In der Brillenbranche brechen mit einer Milliardenfusion neue Zeiten an. Das neue Unternehmen werde einen Jahresumsatz von mehr als 15 Milliarden Euro sowie 140.000 Beschäftigte in rund 150 Ländern haben. Chef soll Luxottica-Gründer Leonardo Del Vecchio werden. Die von ihm kontrollierte Holding Delfin werde nach dem Zusammenschluss zwischen 31 und 38 Prozent der Anteile des neuen Konzerns halten, hieß es.

Zusammen rücken Luxottica und Essilor auf einen der vorderen Ränge in der Luxusgüterbranche vor. Catherine Lim, Analystin bei Bloomberg Intelligence, glaubt, dass sich beide Unternehmen hervorragend ergänzen. Zumal beide Unternehmen zuletzt begonnen hatten, in das Revier des jeweils anderen vorzudringen. So hatte Luxottica angefangen, Gläser herzustellen. Das Segment bietet hohe Margen und die Nachfrage dürfte angesichts einer immer älter werdenden Bevölkerung stetig wachsen. Essilor wiederum hatte einige Online-Brillenhändler übernommen.

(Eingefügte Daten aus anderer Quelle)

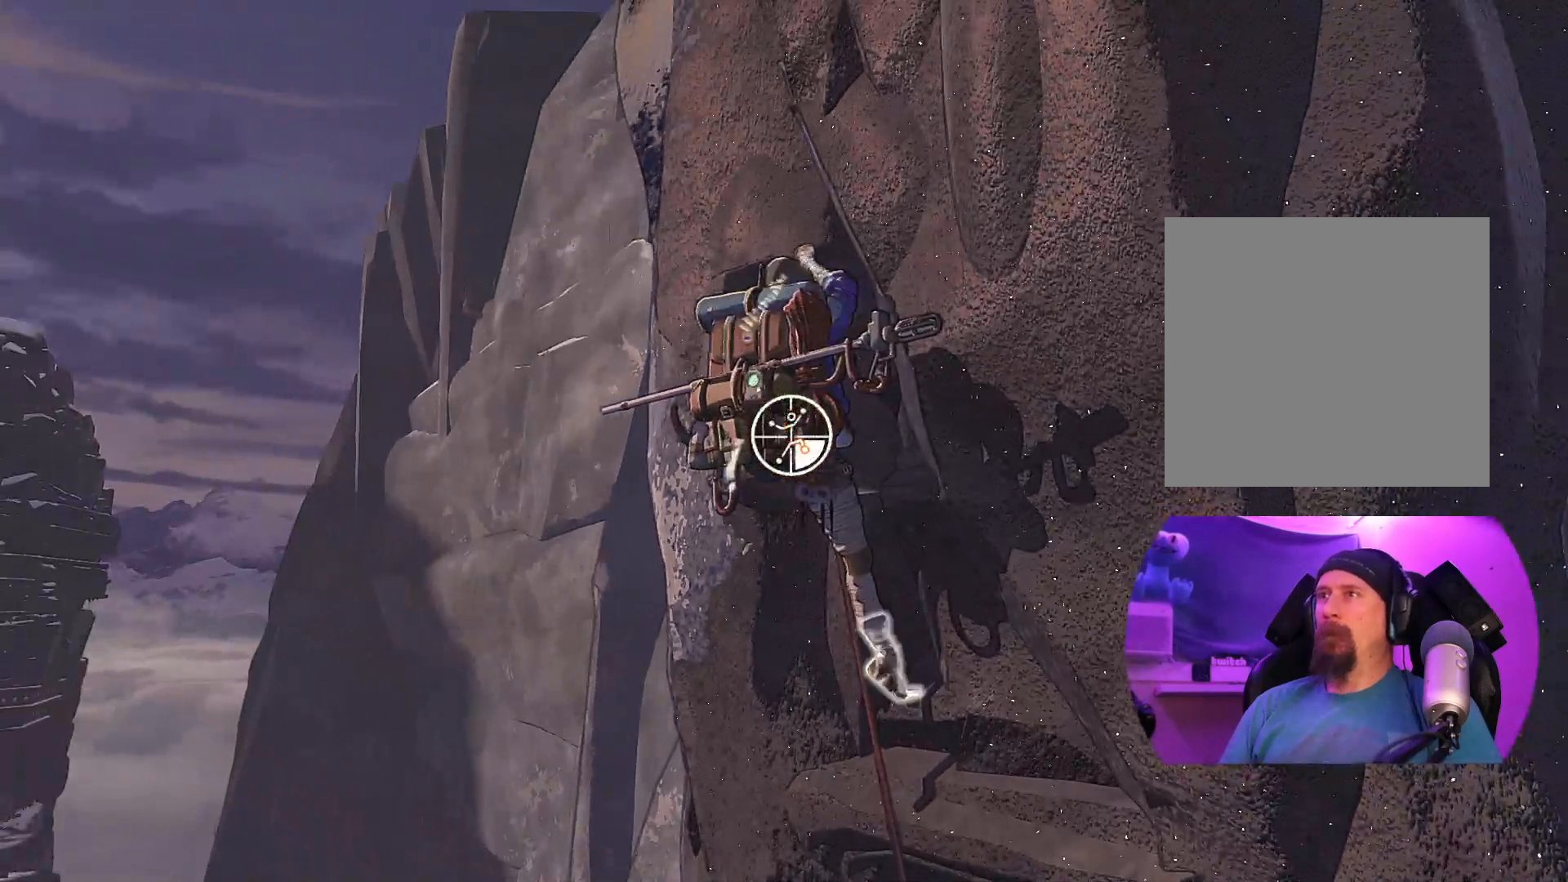
{"buttons": [], "left_stick": "up", "right_stick": "center", "events": [[17, "left_stick", "down-right"], [150, "R1", "up"], [233, "left_stick", "up-right"], [300, "left_stick", "up"]]}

Delfin kontrolliert über 60 Prozent der Aktien des italienischen Unternehmens, das an der Börse derzeit knapp 26 Milliarden Euro wert ist. Essilors Börsenwert ist in den vergangenen Monaten vor allem wegen einiger Probleme in den USA um fast ein Fünftel auf 22 Milliarden Euro gefallen.

Luxottica-Aktie ist mit 47,07 Euro bewertet. Am Montagvormittag kletterte sie um zuletzt gute 8 Prozent auf 53,80 Euro, Essilor legten um knapp 14 Prozent auf 116 Euro zu. Der Deal sei exzellent für beide Seiten, sagte BNP-Paribas-Analyst Luca Sola. Außerdem löse er ein Führungsproblem bei Luxottica. Der Brillenhersteller hatte in den vergangenen Jahren etliche Führungskräfte verschlissen und mehrere Führungswechsel hinter sich.